(Roughly) Daily

What’s in a name?…

Mr. and Mrs. Mantalini in Ralph Nickleby’s Office (source: Charles Dickens Page)

From Paul Toutonghi, a list of businessmen’s names from Dickens— the absolute master of the onomatopoeic insult:

Nickleby

Hawk

Squeers

Gride

Quilp

Gradgrind

Tigg

Pecksniff

Heep

Smallweed

Krook

Merdle

Flintwich

Casby

Fledgeby

Wegg

Hexam

Next?  Perhaps lawyers?   (Jaggers, Vholes, Tulkinghorn, Grewgious, Grimwig… )

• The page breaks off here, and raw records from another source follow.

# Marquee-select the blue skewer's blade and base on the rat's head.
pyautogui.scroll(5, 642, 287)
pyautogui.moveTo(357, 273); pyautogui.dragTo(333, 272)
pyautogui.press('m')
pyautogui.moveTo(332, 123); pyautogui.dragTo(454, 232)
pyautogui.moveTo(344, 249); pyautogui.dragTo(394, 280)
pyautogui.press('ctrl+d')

As we thank our forebears for our family names, we might recall that it was on this date in 1817 that the New York Stock Exchange came in out of the cold.  The origin of the Exchange dated back to May 17, 1792, when the Buttonwood Agreement was signed by 24 stock brokers outside of 68 Wall Street (under a buttonwood tree). Then, on March 8, 1817, the organization drafted a constitution, renamed itself the “New York Stock & Exchange Board,” and moved into a rented room down the road at 40 Wall Street.  (Today, the trading floor– one the NYSE’s several exchanges– is at 11 Wall Street.)